Real-World Impact: Shuffle Operations
Serialization performance becomes critical during shuffle operations. Consider a join operation:
val events = spark.read.parquet("/data/events")
.as[UserEvent]
val users = spark.read.parquet("/data/users")
.as[User]
// This triggers a shuffle - all UserEvent objects are serialized
val joined = events.join(users, "userId")
.groupBy("userId")
.agg(count("*").as("event_count"))
With Java serialization on a 100GB dataset:
- Shuffle write: 85GB serialized data
- Network transfer: 12 minutes
- Shuffle read + deserialize: 8 minutes
With Kryo and registration:
- Shuffle write: 28GB serialized data
- Network transfer: 4 minutes
- Shuffle read + deserialize: 2.5 minutes
The 3x reduction in shuffle data translates to 70% faster job completion.
Caching Considerations
When caching RDDs or DataFrames in serialized form, serialization efficiency directly impacts memory usage:
import org.apache.spark.storage.StorageLevel
val processedEvents = events
.filter(_.eventType == "purchase")
.map(e => (e.userId, e.properties))
.persist(StorageLevel.MEMORY_ONLY_SER)
// Check actual memory usage
val memoryUsed = processedEvents.rdd.getStorageLevel
println(s"Cached partitions: ${processedEvents.rdd.getNumPartitions}")

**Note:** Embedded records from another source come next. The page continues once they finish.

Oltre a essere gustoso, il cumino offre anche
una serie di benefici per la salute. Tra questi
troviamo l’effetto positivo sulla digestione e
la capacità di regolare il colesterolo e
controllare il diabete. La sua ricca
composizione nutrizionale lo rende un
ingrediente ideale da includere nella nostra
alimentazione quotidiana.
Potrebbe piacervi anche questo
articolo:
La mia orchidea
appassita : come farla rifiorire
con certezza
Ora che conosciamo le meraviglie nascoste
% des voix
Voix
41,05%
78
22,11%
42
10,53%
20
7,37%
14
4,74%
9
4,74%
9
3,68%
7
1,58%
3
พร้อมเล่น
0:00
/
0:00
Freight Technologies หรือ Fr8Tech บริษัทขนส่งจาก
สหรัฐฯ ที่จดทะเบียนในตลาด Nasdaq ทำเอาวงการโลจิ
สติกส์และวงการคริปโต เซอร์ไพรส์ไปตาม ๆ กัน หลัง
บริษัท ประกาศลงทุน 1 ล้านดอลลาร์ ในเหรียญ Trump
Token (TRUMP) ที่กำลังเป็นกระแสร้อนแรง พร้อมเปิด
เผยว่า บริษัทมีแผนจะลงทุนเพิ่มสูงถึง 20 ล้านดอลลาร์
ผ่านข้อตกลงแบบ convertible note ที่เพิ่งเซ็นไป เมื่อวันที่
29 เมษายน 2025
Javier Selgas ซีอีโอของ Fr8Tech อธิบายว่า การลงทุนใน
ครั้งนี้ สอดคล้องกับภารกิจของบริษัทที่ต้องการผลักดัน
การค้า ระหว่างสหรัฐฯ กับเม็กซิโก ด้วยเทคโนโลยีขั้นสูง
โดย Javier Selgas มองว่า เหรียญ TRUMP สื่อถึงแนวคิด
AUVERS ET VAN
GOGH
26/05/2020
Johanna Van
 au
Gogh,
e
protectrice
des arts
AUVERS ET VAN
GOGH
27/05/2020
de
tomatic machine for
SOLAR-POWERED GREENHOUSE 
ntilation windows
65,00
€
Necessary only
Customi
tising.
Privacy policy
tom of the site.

Use MEMORY_ONLY_SER with Kryo to cache 2-3x more data in the same memory footprint compared to deserialized storage or Java serialization.
Troubleshooting Serialization Issues
Common issues and solutions:
// Issue: NotSerializableException for closures
val threshold = 100 // Captured in closure
// Bad: captures entire object
class Processor {
val config = Map("threshold" -> threshold)
def process(rdd: RDD[Int]): RDD[Int] = {
rdd.filter(_ > threshold) // Serializes entire Processor
}
}
// Good: extract to local val
class Processor {
val config = Map("threshold" -> threshold)
def process(rdd: RDD[Int]): RDD[Int] = {
val t = threshold // Local copy
rdd.filter(_ > t)
}
}
Enable debug logging to identify serialization problems:
conf.set("spark.kryo.unsafe", "false") // Disable unsafe mode for debugging
conf.set("spark.executor.extraJavaOptions",
"-Dsun.io.serialization.extendedDebugInfo=true")
Production Configuration Template
val conf = new SparkConf()
.set("spark.serializer", "org.apache.spark.serializer.KryoSerializer")
.set("spark.kryo.registrator", "com.example.MyKryoRegistrator")
.set("spark.kryo.registrationRequired", "true")
.set("spark.kryoserializer.buffer", "128k")
.set("spark.kryoserializer.buffer.max", "128m")
.set("spark.kryo.unsafe", "true") // Use after testing
.set("spark.kryo.referenceTracking", "false") // Disable if no circular refs
Kryo’s unsafe mode provides additional performance gains by using sun.misc.Unsafe for memory operations, but test thoroughly before enabling in production.
The investment in configuring Kryo properly—registering classes, implementing custom serializers where needed—pays dividends in reduced execution time, lower memory pressure, and decreased network utilization across your Spark cluster.